Résultats de l’analyse du Conseil

21. Compte tenu des précisions du RCP et de l’examen des calculs effectué par Cogeco, le RCP et Vidéotron pour établir les tarifs mensuels relatifs à la capacité, le Conseil est d’accord avec le RCP que si le tarif mensuel relatif à la capacité approuvé n’est appliqué qu’aux tranches de capacité en aval, il ne permettrait pas aux compagnies de recouvrer l’ensemble des coûts liés à l’utilisation.

22. Le Conseil fait également remarquer que le CORC, Cogeco, le RCP et Québecor Média appuient l’idée d’avoir un tarif mensuel relatif à la capacité qui s’applique uniquement aux tranches de capacité en aval, pourvu que le tarif soit rajusté de sorte qu’il leur permette de recouvrer tous les coûts liés à l’utilisation, majorés d’un supplément adéquat.
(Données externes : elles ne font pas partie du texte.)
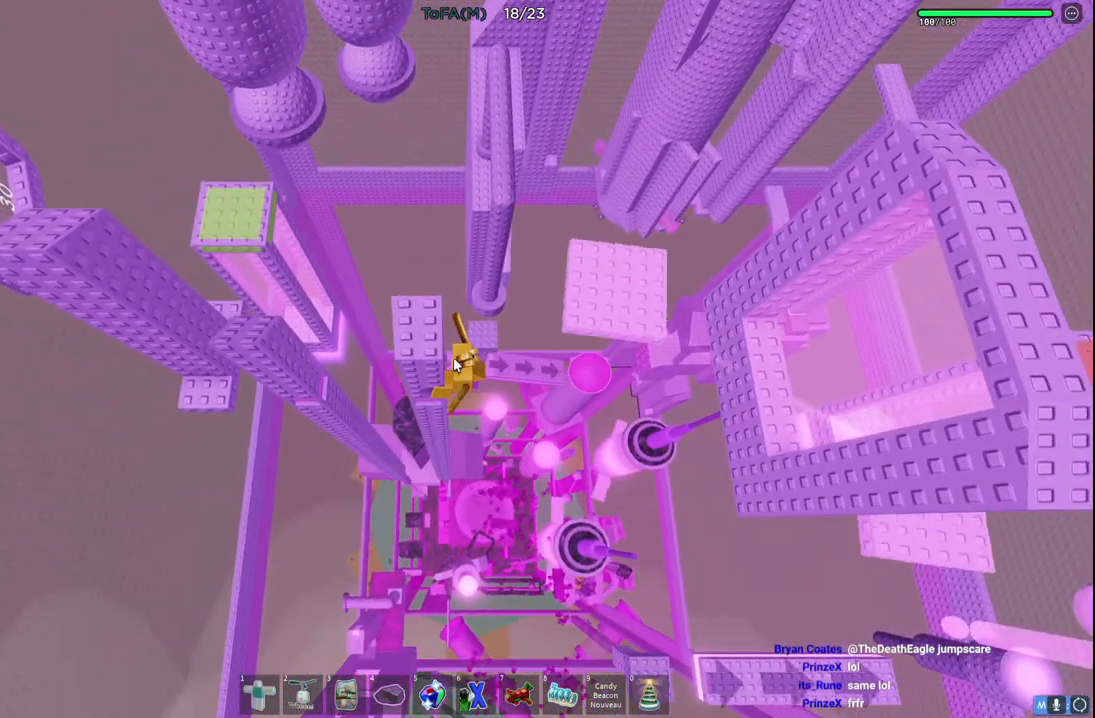
{"keys": [], "events": []}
23. Par conséquent, le Conseil conclut qu’il existe un doute réel quant au bien-fondé de sa décision d’utiliser les prévisions de trafic proposées par les entreprises de câblodistribution pour calculer le tarif mensuel relatif à la capacité. Il conclut donc qu’il convient de modifier le tarif mensuel relatif à la capacité dans les cas de Cogeco, du RCP et de Vidéotron, de sorte qu’il soit appliqué uniquement aux tranches de capacité en aval et qu’il permette aux compagnies de recouvrer tous les coûts liés à l’utilisation, majorés d’un supplément de 30 %9.

IV. Le Conseil a-t-il commis une erreur en plafonnant les dépenses relatives au signalement des incidents et à la réparation des services AHV de gros pour toutes les entreprises de câblodistribution?
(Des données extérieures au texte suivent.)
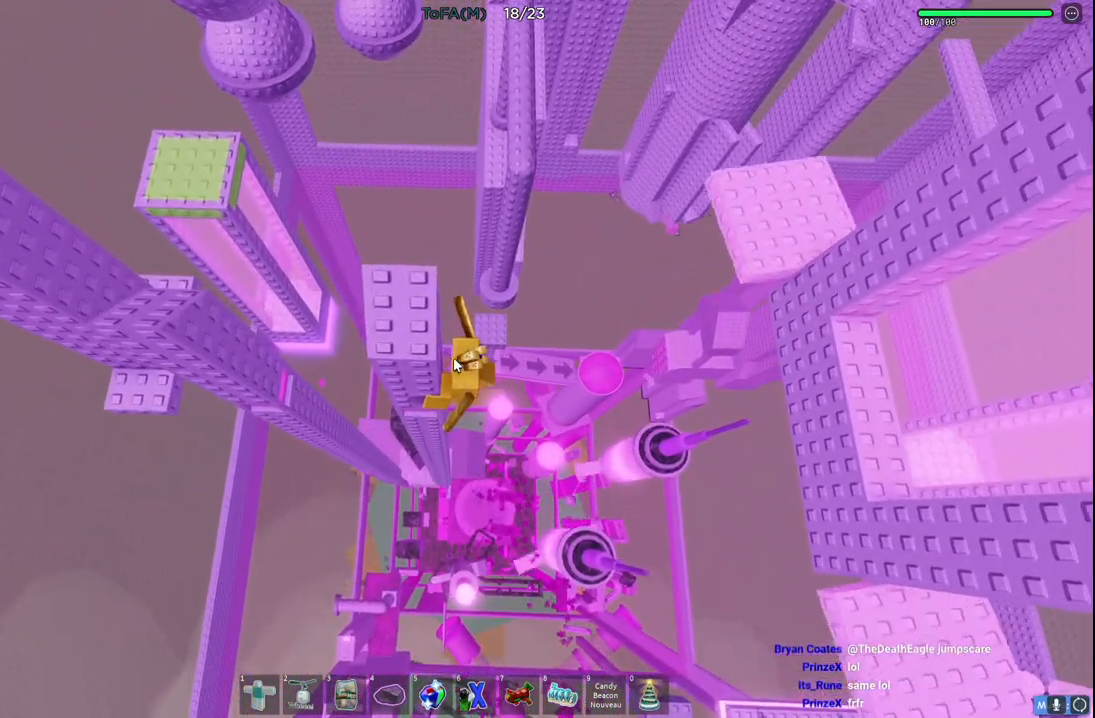
{"keys": [], "events": []}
24. Le RCP a fait valoir qu’il engage, dans le cas du signalement des incidents et de la réparation, des dépenses plus élevées pour le service AHV de gros que pour le service Internet de détail, soulignant que l’incident moyen signalé pour le service AHV de gros est beaucoup plus compliqué que celui du service Internet de détail. Par conséquent, le RCP a indiqué que le Conseil devrait autoriser toutes les entreprises de câblodistribution à recouvrer la totalité des dépenses proposées pour le signalement des incidents liés au service de gros, plutôt que 80 % de leurs dépenses pour le service Internet de détail équivalent comme il est prévu dans la politique réglementaire de télécom 2011-703.

25. Cogeco et Shaw ont appuyé la demande du RCP.

26. Le CORC s’est opposé à la demande du RCP, attribuant ces dépenses supérieures pour le signalement des incidents liés au service de gros à l’inefficacité des processus des entreprises de câblodistribution. Il a indiqué, par exemple, les débranchements inutiles survenus parce que les techniciens du RCP avaient mal identifié le service AHV de gros au moment de l’installation ainsi que le traitement des dossiers d’incident par courriel.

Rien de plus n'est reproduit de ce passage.